Most people who discover AI tools make the same mistake I did at first. They pick one, try to make it do everything, and wonder why the results feel inconsistent.

The better approach is simpler: stop trying to find one tool that does it all, and start thinking about which tool is right for which job.

For me, that split comes down to two tools. Manus and Claude. They do very different things, and once I understood the difference clearly, the way I work changed completely.


The Simple Version

Manus is my research agent and virtual assistant. It goes out into the world, gathers things, builds things, and runs things — with minimal input from me.

Claude is my thinking partner. It helps me make sense of what Manus finds, work through decisions, develop strategy, and produce work that requires context, nuance, and judgment.

Manus acts. Claude thinks. I direct.


What Manus Does

Manus is at its best when the job is clear and the output is concrete. Give it a task with a defined endpoint and it gets to work — often without you needing to be there at all.

In practice, this is what I send to Manus:

Research tasks

Go to [competitor site] and do a full teardown of their onboarding flow. Screenshot each step, note what's working and what's confusing, and compile it into a report.
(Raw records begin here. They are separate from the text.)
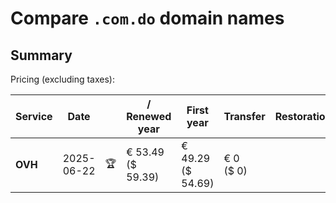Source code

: # Compare `.com.do` domain names

## Summary

Pricing (excluding taxes):

| Service | Date |  | / Renewed year | First year | Transfer | Restoration |
|--|--|--|--|--|--|--|
| **OVH** | 2025-06-22 | 🏆 | € 53.49<br>($ 59.39) | € 49.29<br>($ 54.69) | € 0<br>($ 0) |  |
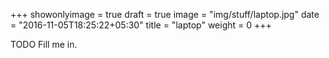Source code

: +++
showonlyimage = true
draft = true
image = "img/stuff/laptop.jpg"
date = "2016-11-05T18:25:22+05:30"
title = "laptop"
weight = 0
+++

TODO Fill me in.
Finding and compiling information

Search LinkedIn and Lu.ma for events in Singapore and Australia in March and April focused on female entrepreneurship. Compile into a spreadsheet sorted by date.

Building tools

Build me a web app CRM to track my LinkedIn outreach. Include a pipeline tab, analytics dashboard, and a weekly habit tracker. Deploy to a live URL.

Scheduled recurring tasks

Every weekday morning at 6am, pull the three most relevant industry news items for a founder in my space and send me a summary under 200 words.

Automating repetitive workflows

Every Friday, generate five reflection questions based on my week. Keep them specific, not generic.

The pattern is consistent: a clear brief, a concrete deliverable, and Manus handles the execution. I don't need to be present. I come back to a finished result.


What Claude Does

Claude doesn't go out and gather things. It works with what it's given — and that's exactly the point. The quality of what Claude produces is directly tied to the quality of context you bring to it.

This is where the thinking happens.

Strategy and positioning When I was working through brand positioning for OhhWells, I brought Claude the market research, the customer insights, and the competitive landscape — and used it to pressure-test ideas, challenge assumptions, and sharpen the message.

Writing and communication Blog posts, outreach emails, partnership proposals, ad copy. Claude doesn't just write — it writes in context. The more it knows about your brand voice, your audience, and your goal, the better the output.

Decision-making and frameworks When I was restructuring how our product team works, I used Claude to think through the tradeoffs — what the triad model was optimising for, what we were losing by keeping it, and what a better structure might look like.

Synthesising research into action Manus delivers the raw material. Claude turns it into something usable. A competitive teardown becomes a strategic brief. A pile of user quotes becomes a set of design principles. Raw data becomes a decision.


The Workflow in Practice

Here's how a typical research-to-decision cycle looks when both tools are working together:

Step 1 — Brief Manus Define the research task clearly. What do you need to know, where should it look, what format do you want back?

Step 2 — Manus goes to work You step away. Manus browses, compiles, screenshots, and builds. You come back to a finished document or deployed tool.

Step 3 — Bring the output to Claude Paste in the research, add context about your situation, and start the thinking conversation. What does this mean? What should we do about it? What are we missing?

Step 4 — Claude helps you decide and act You leave with a clear position, a strategy, a piece of writing, or a framework — shaped by real information, not guesswork.

Step 5 — Back to Manus if needed If the decision requires more building or more research, Manus gets the next brief.

The loop is tight. Each tool feeds the other.


The One Thing That Makes This Work

Context.

Manus doesn't need much of it — it just needs a clear task. But Claude needs to know who you are, what you're building, what decisions you're facing, and what you've already tried. The more context Claude has, the more useful it becomes.

This is why Claude Projects matters. I use it to store the background that Claude needs to be genuinely useful — brand positioning, audience insights, strategic decisions already made, team principles. Every new conversation inside a project starts with that context already loaded.

Think of it this way: Manus is a brilliant executor who works best with a clear brief. Claude is a sharp thinking partner who works best when they know the full picture. Your job is to give each one what they need.


A Simple Rule to Remember

When you're about to open an AI tool, ask yourself one question first:

Do I need something done, or do I need to think something through?

Done → Manus. Think → Claude.

Start there. The workflow builds itself.